Article PDP Cache agents extract structured data from article and news detail pages, including headline, body, dates, authors, media, and breadcrumbs.
Description
Article agents return normalized fields for blog posts, news articles, and similar content: title, full text, HTML body, publication and modification dates (ISO and raw), authors, language, breadcrumbs, main image, lists of images/videos/audios, and page/canonical URLs.
Common Fields
| Field | Type | Description |
|---|---|---|
headline | string | Article headline or title |
articleBody | string | Full text content of the article |
articleBodyHtml | string | HTML markup of the article body |
description | string | Short summary or description of the article |
datePublished | string | Publication date in ISO 8601 format |
datePublishedRaw | string | Publication date as displayed on the page |
dateModified | string | Last modified date in ISO 8601 format |
dateModifiedRaw | string | Last modified date as displayed on the page |
authors | array | List of article authors. Each item: name (string), nameRaw (string) |
inLanguage | string | Language code of the article (e.g., en) |
breadcrumbs | array | Navigation breadcrumb trail. Each item: url (string), name (string) |
mainImage | object | Primary image. Structure: url (string) |
images | array | All images in the article. Each item: url (string) |
videos | array | All videos in the article. Each item: url (string) |
audios | array | All audio files in the article. Each item: url (string) |
url | string | URL of the article page |
canonicalUrl | string | Canonical URL of the article |
Example Domains / Websites
Article PDP agents are typically available for commonly used news and blog domains, for example:
- BBC — e.g.
https://www.bbc.com/news/...,https://www.bbc.co.uk/news/articles/... - The New York Times — e.g.
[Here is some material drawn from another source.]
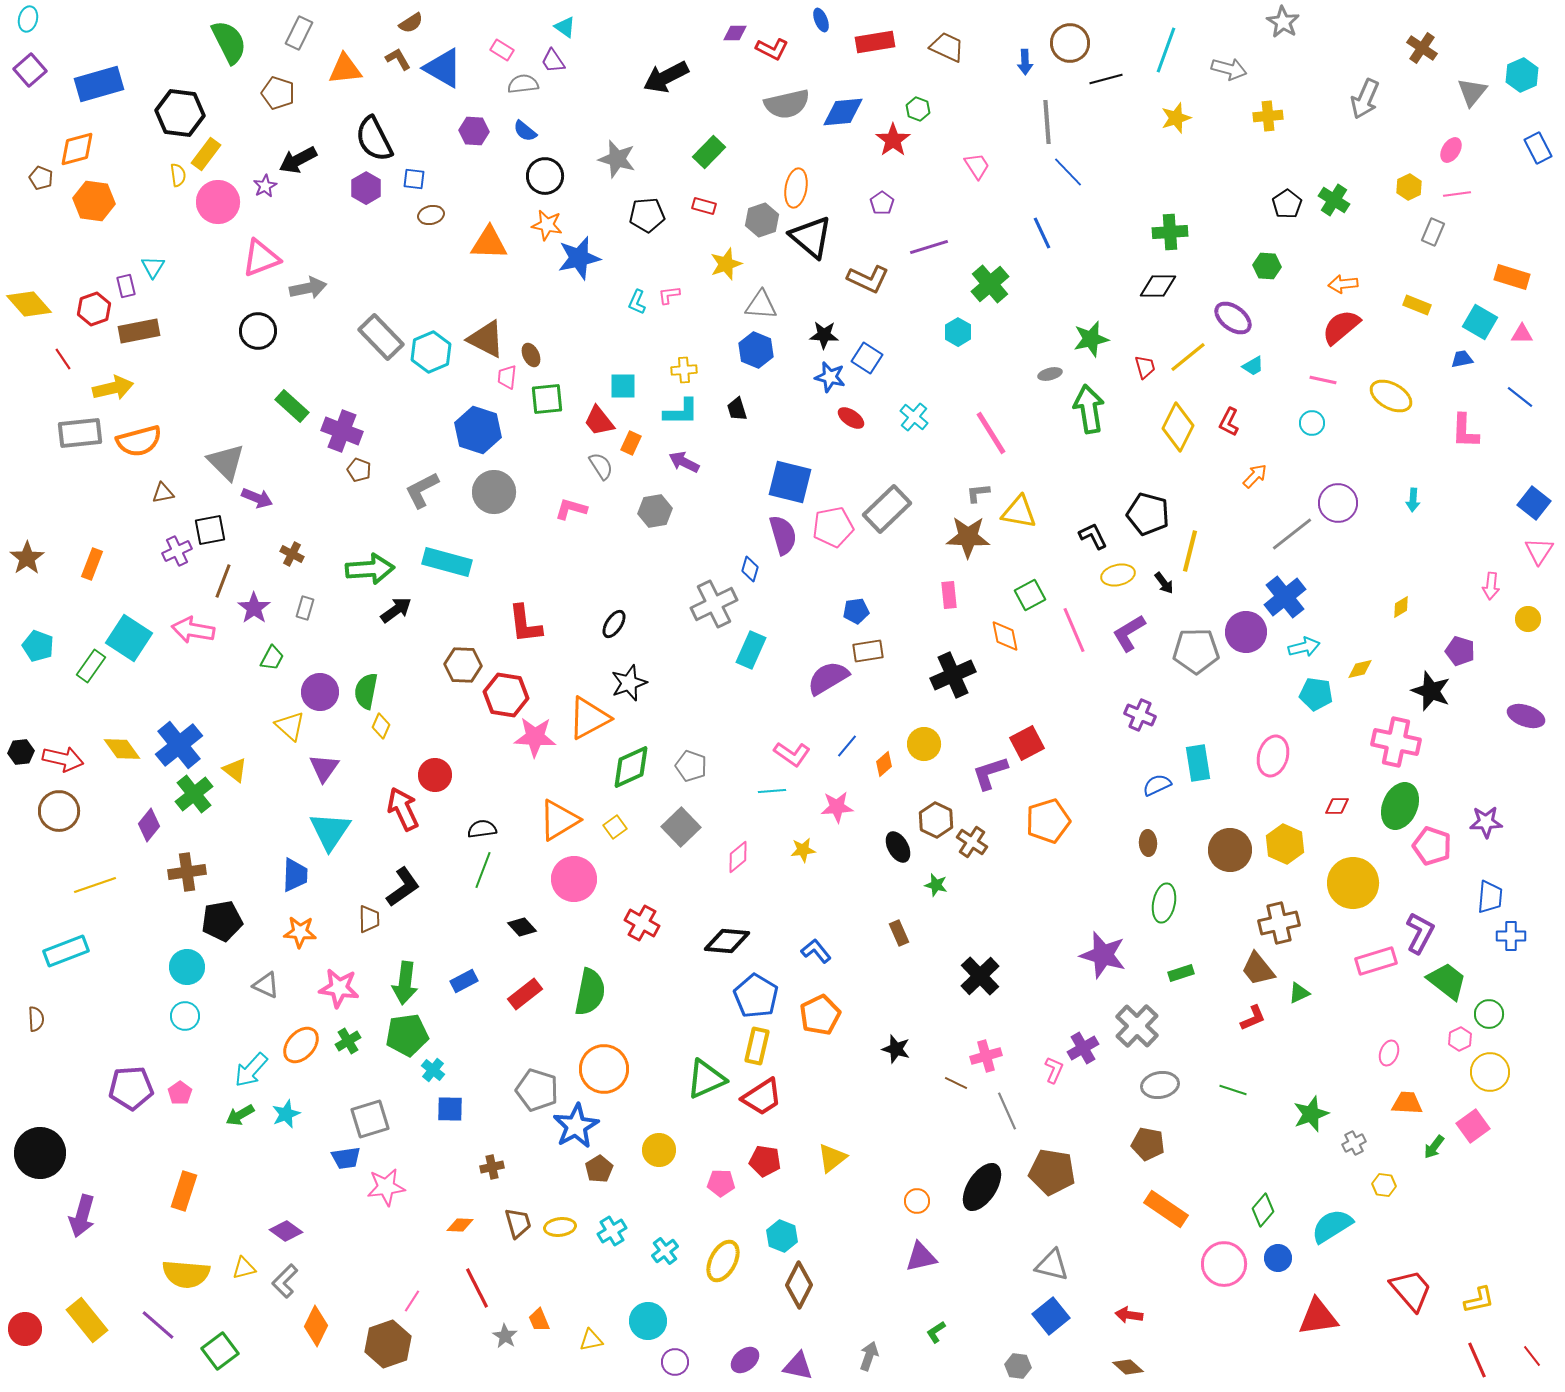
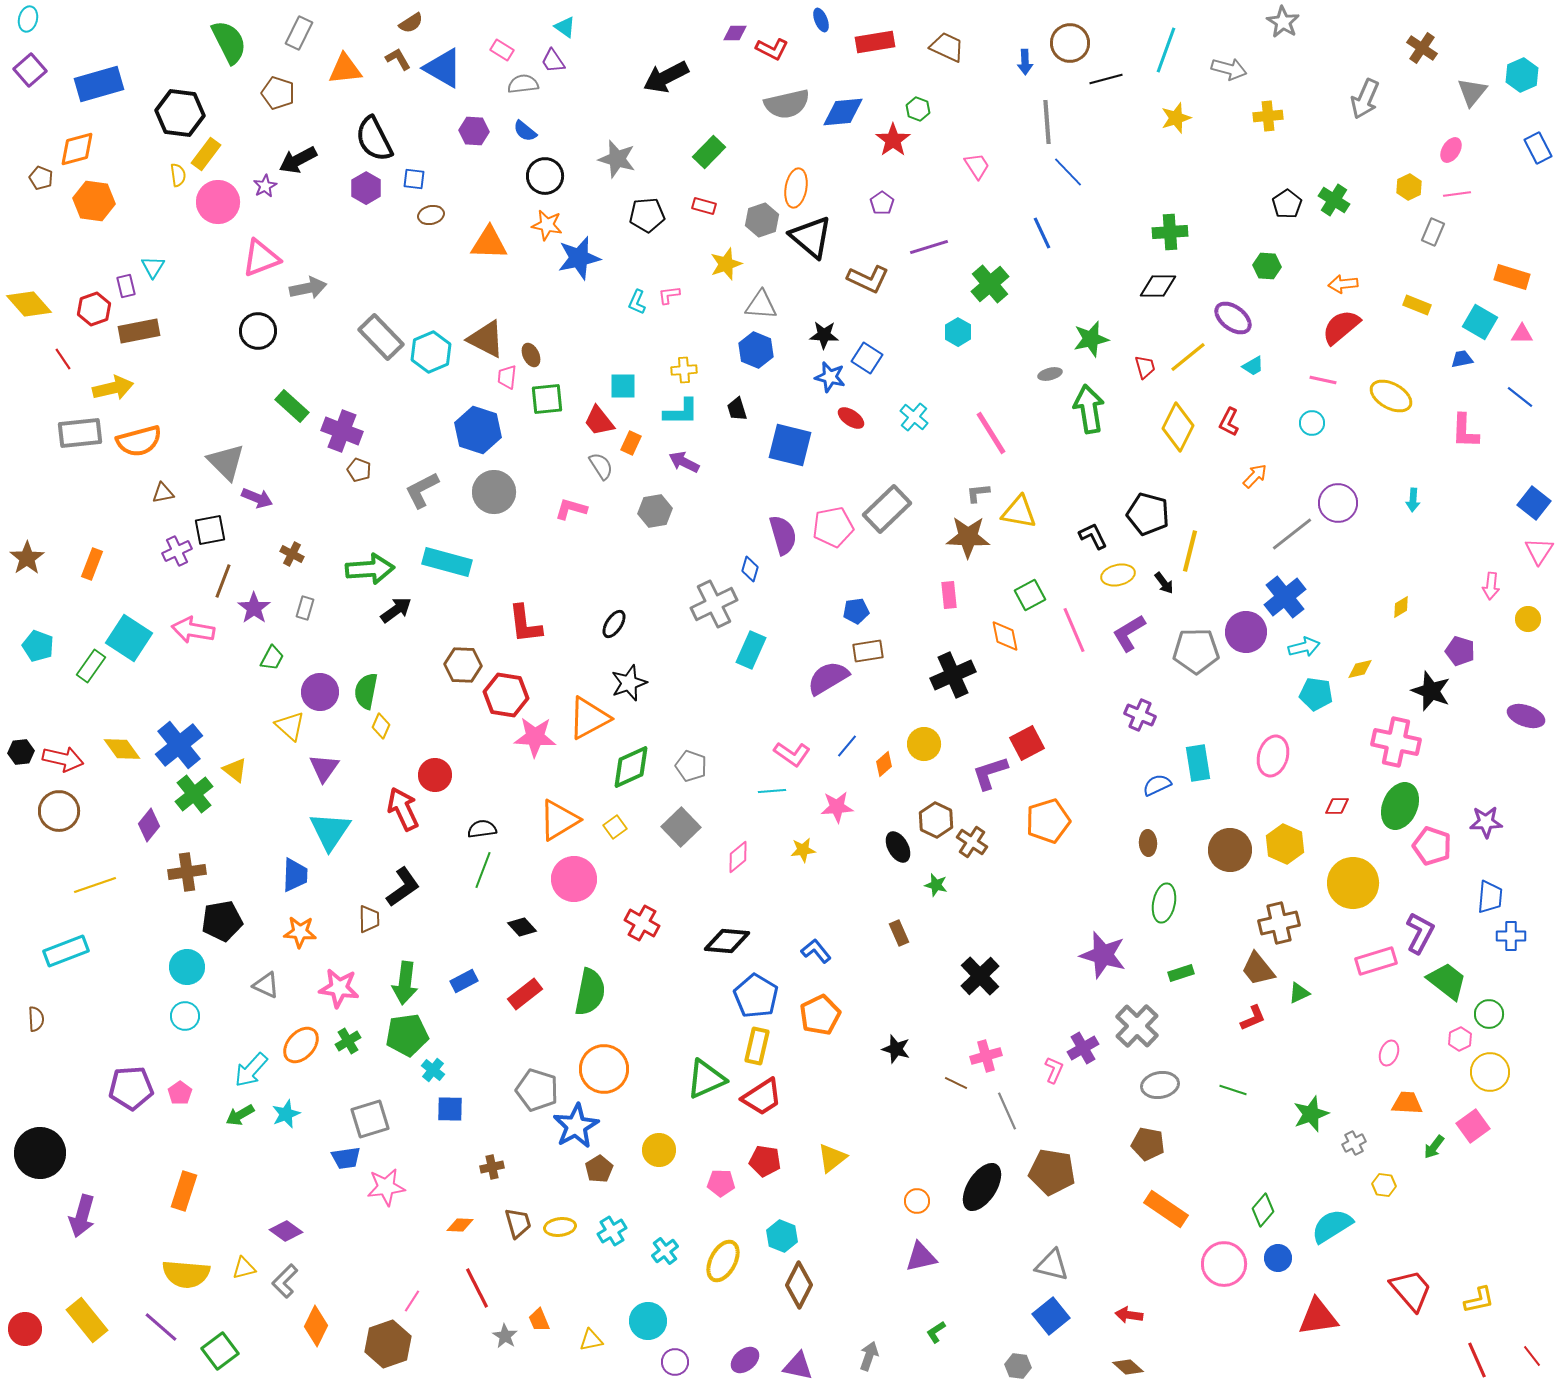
blue square at (790, 482): moved 37 px up
purple line at (158, 1325): moved 3 px right, 2 px down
https://www.nytimes.com/... - Medium — e.g.
https://medium.com/... - Reuters — e.g.
https://www.reuters.com/... - The Guardian — e.g.
https://www.theguardian.com/... - CNN — e.g.
https://edition.cnn.com/... - TechCrunch — e.g.
https://techcrunch.com/... - Wikipedia — e.g.
https://en.wikipedia.org/wiki/...
Exact availability depends on the Marketplace. Check the marketplace for the full list of supported article domains.